Да, ему нравились худые женщины.
Здесь они в основном грушевидные и суровые, с завитками над ухом и в одинаковых светлых кофтах поверх фартука, такие всегда возвращаются на насиженное место, как сбитые кегли. В деревнях, по которым, спотыкаясь в грязи, брели беженцы, эти дамы даже своих невзрачных озлобленных соплеменниц с завитками над ухом встречали без всякого сочувствия.
Конечно, среди них попадались и хорошенькие.
В каждом городе, который они проходили. Кроме того кирпичного, где дождь шел и шел, а бомбы все падали и падали, и слишком много людей погибло от снарядов прямо в своих танках. И Джек Бургин отправился в ад с оторванной головой, где и ему больше не придется то и дело расчесывать свою пышную шевелюру. И кто в этом виноват? Своя же базука, чтоб ей пусто было.
Связи с местными женщинами не приветствовались. И вообще у него дома невеста — в Кларксберге, Западная Виргиния.
И все время вертелся вопрос: почему те француженки не сняли красивых туфель, не спрятали их? Ведь многих расстреливали босиком. Прямо на снегу. Впрочем, не всегда.
Он любил, да, он любил Морин. Она была маленькая и крепенькая, с карими, близко посаженными глазами — от этого ее лицо только делалось привлекательнее, это вам не аккуратная среднестатистическая миловидность, застегнутая на все пуговицы. Морин было легко вспомнить. О ней было легко видеть сны, в которых она непременно сидела за фортепиано. Насколько ему было известно, Морин к фортепиано в жизни не прикасалась. Может, когда вернется, он уговорит ее хотя бы за него сесть.
А молоденькие немки иногда сами к ним приставали.

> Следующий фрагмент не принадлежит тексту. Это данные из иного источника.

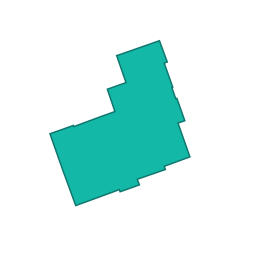 outline of Laprida, Buenos Aires, Argentina, rotated 25°
{"feature_id": "61730980B44273379495612", "entity_name": "Laprida", "entity_type": "district", "adm_level": 2, "iso_a3": "ARG", "parent_name": "Argentina", "parent_adm1": "Buenos Aires", "projection": "mercator", "projection_center": [-60.782, -37.495], "detail": "fine", "context": "isolated", "style": "filled", "palette": "teal", "viewbox_px": 256, "rotation_deg": 25, "n_neighbors": 0, "source": "geoboundaries", "source_scale": "gbopen_adm2", "svg_char_len": 542}
<svg xmlns="http://www.w3.org/2000/svg" viewBox="0 0 256 256"><g transform="rotate(25 128 128)"><path d="M114.4,219.4L146.2,187.5L147.8,189.1L162.4,174.7L158.0,170.6L179.4,149.8L177.0,147.4L196.3,128.0L171.2,102.4L176.4,97.4L159.8,80.5L158.9,81.3L150.6,72.8L151.3,72.1L133.4,53.9L135.7,51.6L119.6,35.6L89.0,65.4L87.1,67.2L88.9,69.0L107.0,87.7L100.6,94.0L92.9,101.6L109.2,118.6L99.1,128.6L89.0,138.8L78.4,149.6L77.5,148.7L59.7,166.2L89.0,196.1L91.1,198.1L113.4,220.4L114.4,219.4Z" fill="#14b8a6" stroke="#0f766e" stroke-width="1.5"/></g></svg>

А что, разве не бежали они за машинами? Да сколько раз. Разве нет? Слишком мало местных самцов — кто погиб, кто на фронте, кто просто ударился в бега перед наступлением, а девушки изголодались, некоторые были очень милы, очень хорошенькие, готовые на все просто так, ради того, чего тебе никогда не понять, того, что, наверное, можно назвать утешением. Успокоением. Сочувствием.
Кто-то сказал бы: "сексуальный голод". Или еще похлеще.
Они всегда старались отдать что-нибудь взамен — печенье из НЗ, сушеные груши, банку тушенки. Перри, правда, еще ни разу не доводилось. Наверное, на него повлиял медицинский инструктаж — послушать врачей, так по эту сторону Атлантики сифилис у всех без исключения. Пакетики шипучки он раздавал детям, чернослив с ужина — старухам, сахар и сгущенку — женщинам с младенцами на руках. Отчасти причина была в том, что он был заросший, вонючий, грязный. Как только в городе будет вода, будут и ванны. Он хотел теплой пенной ванны и чистого белья и какой-нибудь волшебной сигаретки, которая прочистила бы ему желудок. И пуховую перину, чтоб после ванны можно было сладко проспать двое суток.